Wikipedia has a wild article about the Dirac delta function. Are the things listed correct? Or is there no proof that they are correct? For my master thesis I want to refer to rigorous proofs of these properties if they exist. The problem is that Wikipedia's list of references is meager and in almost every appropriate place, the references are missing. To give you a taste, some properties Wikipedia lists are:
- Fourier transform of delta function,
- delta function composition with another function
- translations of delta function,
- delta function is an even function
- the property $\delta(ax) = \delta(x)/|a|$
- algebraic properties
- integration by parts of integrals containing delta function,
- distributional derivatives
I looked at a few texts, but they were not relevant for two reasons, i.e. Griffel - modern functional analysis, because the space of functions were too small (test functions with compact support). In physics, the convolving function (not the generalized function) is usually any function on $\mathbb{R}^d$, and therefore I am interested in a large a space as possible. And second, they didn't refer to anywhere near all these properties.
Is there a math book written by a mathematician (not a physicist) which treats much of the above rigorously? Alternatively, if you can justify that the above properties are just physics (not math) sufficiently well, then I can let it go and get on with my life. Either is appreciated.


Associated to a function $f$ on a domain $D$ there is a linear operator given by $$g \mapsto \int_D f(x) \, g(x) \, dx$$ If we have a point $0 \in D$ then there is also a linear operator given by $$g \mapsto g(0)$$ and in many ways this behaves very much like a linear operator of the previous kind.

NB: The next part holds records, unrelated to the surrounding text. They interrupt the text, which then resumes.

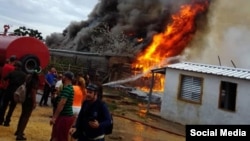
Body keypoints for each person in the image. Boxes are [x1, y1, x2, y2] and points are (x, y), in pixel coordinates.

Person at [15, 67, 41, 140]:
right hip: (30, 100)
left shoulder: (28, 77)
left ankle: (18, 130)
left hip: (25, 98)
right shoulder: (35, 80)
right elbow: (33, 92)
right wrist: (34, 102)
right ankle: (20, 135)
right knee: (26, 117)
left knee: (23, 115)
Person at [50, 71, 75, 141]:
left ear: (66, 78)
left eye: (63, 76)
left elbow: (62, 103)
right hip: (64, 116)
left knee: (60, 137)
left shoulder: (67, 89)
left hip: (65, 117)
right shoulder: (68, 88)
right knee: (56, 136)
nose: (62, 78)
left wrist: (54, 117)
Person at [0, 61, 26, 126]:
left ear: (16, 66)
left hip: (9, 90)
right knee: (12, 108)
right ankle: (7, 121)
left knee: (4, 106)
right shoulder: (24, 75)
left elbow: (4, 78)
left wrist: (4, 85)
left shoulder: (12, 73)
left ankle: (0, 120)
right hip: (17, 92)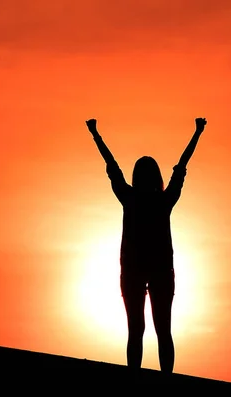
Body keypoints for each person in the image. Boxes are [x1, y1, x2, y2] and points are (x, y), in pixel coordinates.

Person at [85, 117, 207, 374]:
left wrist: (96, 134)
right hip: (148, 272)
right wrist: (197, 133)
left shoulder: (133, 198)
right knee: (159, 330)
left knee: (141, 331)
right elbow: (181, 168)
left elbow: (112, 167)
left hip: (141, 271)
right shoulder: (161, 200)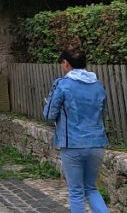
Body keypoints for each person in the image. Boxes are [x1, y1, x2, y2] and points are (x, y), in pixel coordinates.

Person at [42, 48, 110, 213]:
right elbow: (101, 112)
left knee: (76, 191)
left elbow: (49, 115)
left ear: (65, 64)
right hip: (97, 144)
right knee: (91, 188)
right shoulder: (98, 85)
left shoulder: (62, 85)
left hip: (72, 144)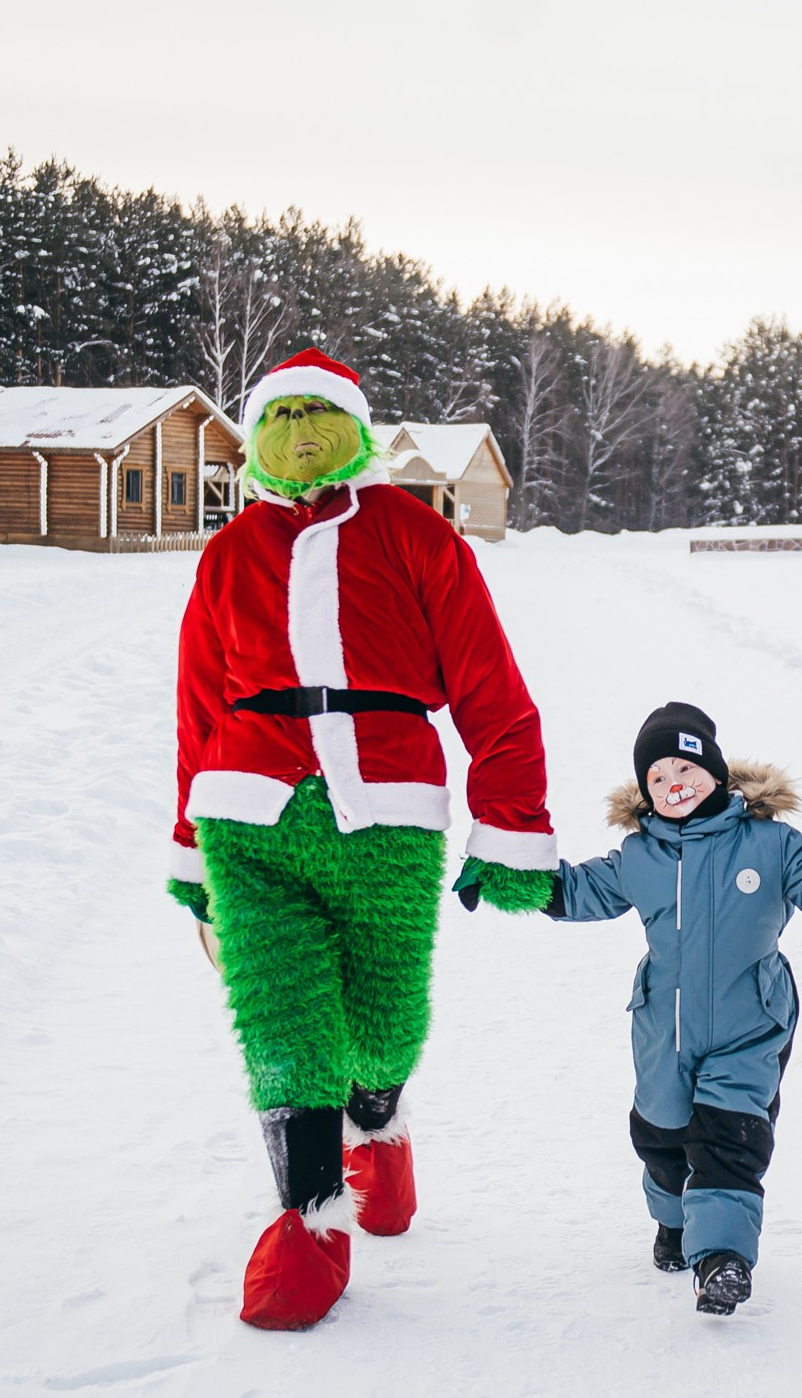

For one thing, if you take a sequence of compact domains $C_i \to \{0\}$ and consider the "average value of $g$ on $C_i$" linear operator $$g \mapsto \int_D \frac{1_{C_i}(x)}{{\rm vol}(C_i)} g(x) \, dx$$ associated to the normalized indicator function $$f(x) = \frac{1_{C_i}(x)}{{\rm vol}(C_i)}$$ then this should obviously converge to the operator $g \mapsto g(0)$, at least assuming that things are set up so that convergence works properly. So we can imagine the linear operator $g \mapsto g(0)$ being associated to a "generalized function" $\delta(x)$, so that
$$``\int_D \delta(x) g(x) \, dx\text{''} := g(0)$$
You then just proceed to define "generalized functions" (or "distributions") to be objects having the desired properties, while in the background you're really just replacing the notion of a function $f$ with the associated linear operator [1] $$g \mapsto \int_d f(x) \, g(x) \, dx$$
That's really everything you need to know. Everything else just comes down to picking exactly what context you want to work in and choosing the things that make sense there -- if you want to use a larger space of test functions, you just have to restrict the class of functions $f$ you allow yourself to consider. But this just has to do with the functions (or "functions") that $\delta$ is going to sit alongside; $\delta$ itself works under pretty much any circumstances, since it doesn't require any notion of convergence to define.
UPDATE: Knowing the above, the proofs of most of the statements listed in the question are routine calculations. You can find the definitions of all these things in ay fuctional analysis text and simply plug in the dirac delta. For instance, by definition the Fourier transform of a function is
$$\hat{f}(s) = \int_{-\infty}^\infty f(x) e^{-2 \pi i x s} \, ds$$
If we regard a function $f$ as corresponding to linear operators $F$ where
$$F(g) := \int_{-\infty}^\infty f(x) g(x) \, dx$$
This leads us to define
$$\hat{f}(s) := F(e^{-2 \pi i x s})$$
where "f" can be anything we associate a linear operator $F$ to. Remembering that $\delta$ is just a formal symbol corresponding to the linear operator $L(g) := g(0)$, we have
$$\hat{\delta}(s) = L(e^{2 \pi i x s}) = 1$$
Similarly, if $f$ is a differentiable function then we can consider the linear operator associated to $f'$,
$$g \mapsto \int_{-\infty}^{\infty} f'(x) \, g(x) \, dx = - \int_{-\infty}^{\infty} f(x) g'(x) \, dx$$
where the equality follows from integrating by parts, using the fact that we're necessarily working in some context where $\lim_{x \to \pm \infty} f(x) g(x) = 0$. So the linear operator associated to $f'$ is
$$g \mapsto - \int_{-\infty}^{\infty} f(x) g'(x) = - F(g')$$
so we choose to take this as the definition of the derivative of something we can associate a linear operator to. In the case of the dirac delta function, $\delta'$ denotes the thing that associates to the linear operator $g \mapsto g'(0)$.
[1] If you prefer measure theory to functional analysis, you might instead think of replacing the function $f(x)$ with the measure $\mu(x) = f(x) \, dx$. Then the $\delta$ "function" is merely a formal notation such that $\delta(x) \, dx$ denotes a point mass measure centered at zero. It amounts to the same thing, since ultimately what you do with a measure is integrate something with respect to it.